Pompeii is spread out in an elliptical form on the brow of a hill, and extends over a space of nearly two miles. On one side of you is Vesuvius, and on the other the blue waters of the bay. One of the towns through which you pass in the train is Portici, the ancient Herculaneum; as it is, you are lost in wonder at the awful extent of the catastrophe which turned all this smiling land into a scene of desolation and death, and which, at any rate, led to the extinction of one philosophic career – that of the elder Pliny, a real victim to the pursuit of knowledge under difficulties.
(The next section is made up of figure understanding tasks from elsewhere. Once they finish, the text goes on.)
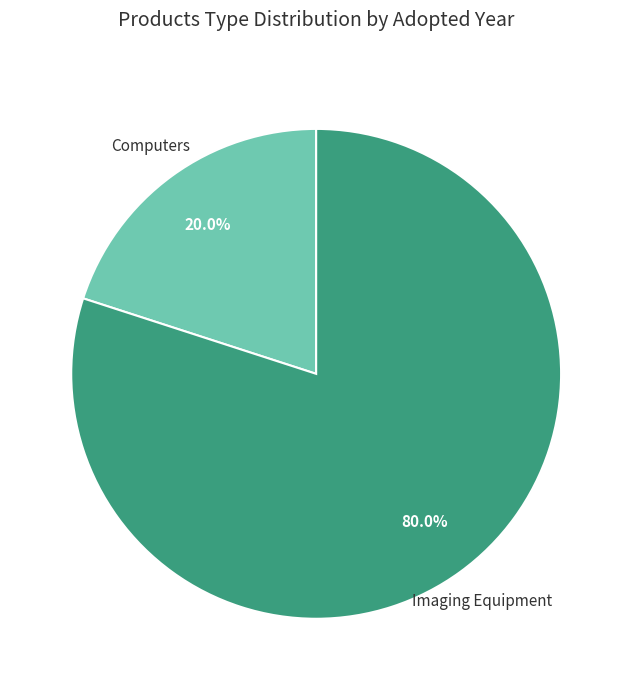

How many slices are in this pie chart?

2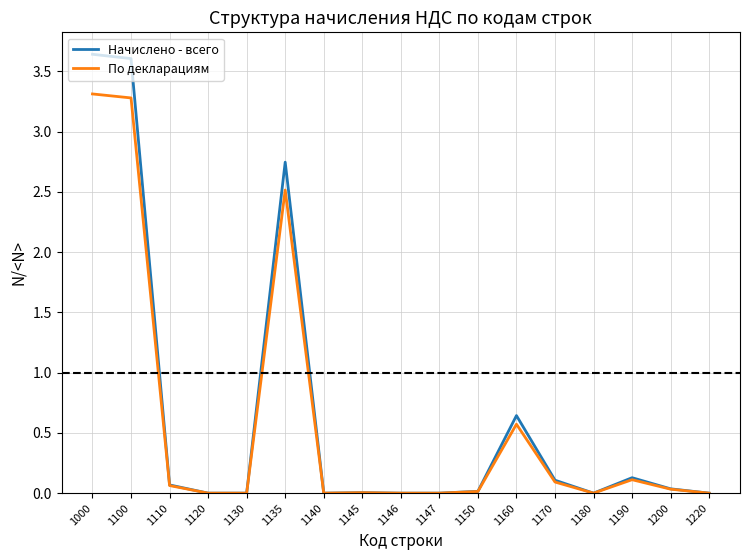

Rank the series at 1000 from highest to lowest value.

Начислено - всего, По декларациям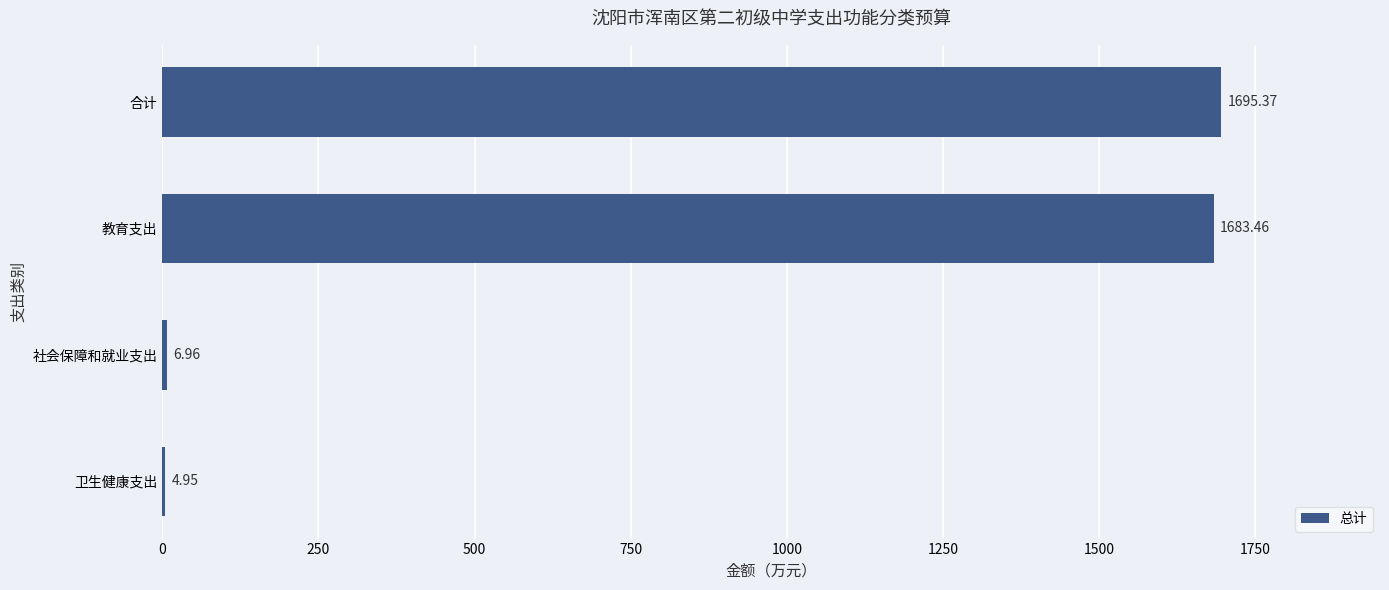

Where is the data nearest to the value 850?

教育支出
At the time of its visitation, Pompeii is reputed to have had a population of about 26,000.
Imagination fails to realize the agony of the hour as the swift, black, sulphurous death came down on all – the patrician in his marble halls, the tradesman in his shop, the miser at his desk, the devotees who cried to their gods for safety in vain, the slave, the freedman, the aged, to whom life had nothing to give, the tender, the beautiful, the young, to whom life seemed an exhaustless dream of joy. As in the days of the flood, there was marrying and giving in marriage. Here the baker had fled, and left his loaves in his oven; there was an eating-house, in which were found raisins, olives, and fish cooked in oil. There stands the tavern, indicated by the sign of the chequers, while the amphoræ of wines are still marked with the year of the vintage. An election was going on at the time of the catastrophe, and appeals to the free and independent are still preserved. In one place a schoolboy has scratched his Greek alphabet. In his sentry-box a sentinel was discovered, a grisly skeleton clasping his rusty sword. And the streets tell a piteous tale. In one a young man and woman had fallen together; in another part a lady was discovered attempting to flee with a bag of gold, and then there was seen the skeleton of a mother with her children, whom she was vainly seeking to save. In the house of Diomede, or, rather, in a vaulted cellar underneath, eighteen bodies were found of men and women who had evidently fled there for shelter. The probable proprietor of the house was found near the garden door, with the key in his hand, while beside him was a slave with valuables. It is evident that the city was a scene of vice and dissipation. Some of the inscriptions are too indecent to reproduce. I know not whether for this it becomes us to point the finger of scorn, we who read ‘Don Juan,’ who revel in Fielding, who reverence Dean Swift, who know what goes on in Paris and London by night, when respectability has gone to bed and Exeter Hall is shut up.